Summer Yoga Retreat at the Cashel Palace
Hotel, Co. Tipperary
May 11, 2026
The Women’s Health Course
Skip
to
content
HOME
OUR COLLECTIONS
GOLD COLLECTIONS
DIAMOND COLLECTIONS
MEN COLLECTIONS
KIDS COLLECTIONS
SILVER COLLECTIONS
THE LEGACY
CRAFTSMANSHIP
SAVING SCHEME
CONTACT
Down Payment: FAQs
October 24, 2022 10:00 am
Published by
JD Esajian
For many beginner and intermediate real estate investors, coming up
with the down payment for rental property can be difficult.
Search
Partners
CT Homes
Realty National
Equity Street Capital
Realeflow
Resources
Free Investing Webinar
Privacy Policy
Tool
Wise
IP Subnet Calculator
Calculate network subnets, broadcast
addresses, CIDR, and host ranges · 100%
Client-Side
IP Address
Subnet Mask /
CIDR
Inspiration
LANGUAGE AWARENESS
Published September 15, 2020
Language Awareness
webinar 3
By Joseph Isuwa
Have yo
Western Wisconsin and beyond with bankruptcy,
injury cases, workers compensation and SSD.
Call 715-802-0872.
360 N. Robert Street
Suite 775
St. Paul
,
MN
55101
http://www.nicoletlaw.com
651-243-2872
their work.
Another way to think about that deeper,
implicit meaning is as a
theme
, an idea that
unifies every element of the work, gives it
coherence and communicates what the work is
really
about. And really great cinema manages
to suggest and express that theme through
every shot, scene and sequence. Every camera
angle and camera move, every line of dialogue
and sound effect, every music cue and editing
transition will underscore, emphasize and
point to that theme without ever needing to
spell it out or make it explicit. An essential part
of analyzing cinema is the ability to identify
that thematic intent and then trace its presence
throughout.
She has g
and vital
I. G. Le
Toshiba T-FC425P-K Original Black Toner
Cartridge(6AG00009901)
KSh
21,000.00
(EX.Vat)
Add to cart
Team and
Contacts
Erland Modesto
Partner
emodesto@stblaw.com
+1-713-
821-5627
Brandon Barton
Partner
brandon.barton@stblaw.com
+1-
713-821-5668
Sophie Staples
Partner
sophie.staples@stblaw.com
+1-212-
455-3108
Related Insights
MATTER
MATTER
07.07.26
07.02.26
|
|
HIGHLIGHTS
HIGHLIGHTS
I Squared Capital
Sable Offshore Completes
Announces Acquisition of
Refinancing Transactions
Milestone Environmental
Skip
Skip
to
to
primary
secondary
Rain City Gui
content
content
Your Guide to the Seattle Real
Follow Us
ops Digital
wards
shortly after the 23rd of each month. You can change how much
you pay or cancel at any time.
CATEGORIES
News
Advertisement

**Task to complete**
Would you reproduce all the entries exactly?

**Completed exercise**
Summer Yoga Retreat at the Cashel Palace
Hotel, Co. Tipperary
May 11, 2026
The Women’s Health Course
Skip
to
content
HOME
OUR COLLECTIONS
GOLD COLLECTIONS
DIAMOND COLLECTIONS
MEN COLLECTIONS
KIDS COLLECTIONS
SILVER COLLECTIONS
THE LEGACY
CRAFTSMANSHIP
SAVING SCHEME
CONTACT
Down Payment: FAQs
October 24, 2022 10:00 am
Published by
JD Esajian
For many beginner and intermediate real estate investors, coming up
with the down payment for rental property can be difficult.
Search
Partners
CT Homes
Realty National
Equity Street Capital
Realeflow
Resources
Free Investing Webinar
Privacy Policy
Tool
Wise
IP Subnet Calculator
Calculate network subnets, broadcast
addresses, CIDR, and host ranges · 100%
Client-Side
IP Address
Subnet Mask /
CIDR
Inspiration
LANGUAGE AWARENESS
Published September 15, 2020
Language Awareness
webinar 3
By Joseph Isuwa
Have yo
Western Wisconsin and beyond with bankruptcy,
injury cases, workers compensation and SSD.
Call 715-802-0872.
360 N. Robert Street
Suite 775
St. Paul
,
MN
55101
http://www.nicoletlaw.com
651-243-2872
their work.
Another way to think about that deeper,
implicit meaning is as a
theme
, an idea that
unifies every element of the work, gives it
coherence and communicates what the work is
really
about. And really great cinema manages
to suggest and express that theme through
every shot, scene and sequence. Every camera
angle and camera move, every line of dialogue
and sound effect, every music cue and editing
transition will underscore, emphasize and
point to that theme without ever needing to
spell it out or make it explicit. An essential part
of analyzing cinema is the ability to identify
that thematic intent and then trace its presence
throughout.
She has g
and vital
I. G. Le
Toshiba T-FC425P-K Original Black Toner
Cartridge(6AG00009901)
KSh
21,000.00
(EX.Vat)
Add to cart
Team and
Contacts
Erland Modesto
Partner
emodesto@stblaw.com
+1-713-
821-5627
Brandon Barton
Partner
brandon.barton@stblaw.com
+1-
713-821-5668
Sophie Staples
Partner
sophie.staples@stblaw.com
+1-212-
455-3108
Related Insights
MATTER
MATTER
07.07.26
07.02.26
|
|
HIGHLIGHTS
HIGHLIGHTS
I Squared Capital
Sable Offshore Completes
Announces Acquisition of
Refinancing Transactions
Milestone Environmental
Skip
Skip
to
to
primary
secondary
Rain City Gui
content
content
Your Guide to the Seattle Real
Follow Us
ops Digital
wards
shortly after the 23rd of each month. You can change how much
you pay or cancel at any time.
CATEGORIES
News
Advertisement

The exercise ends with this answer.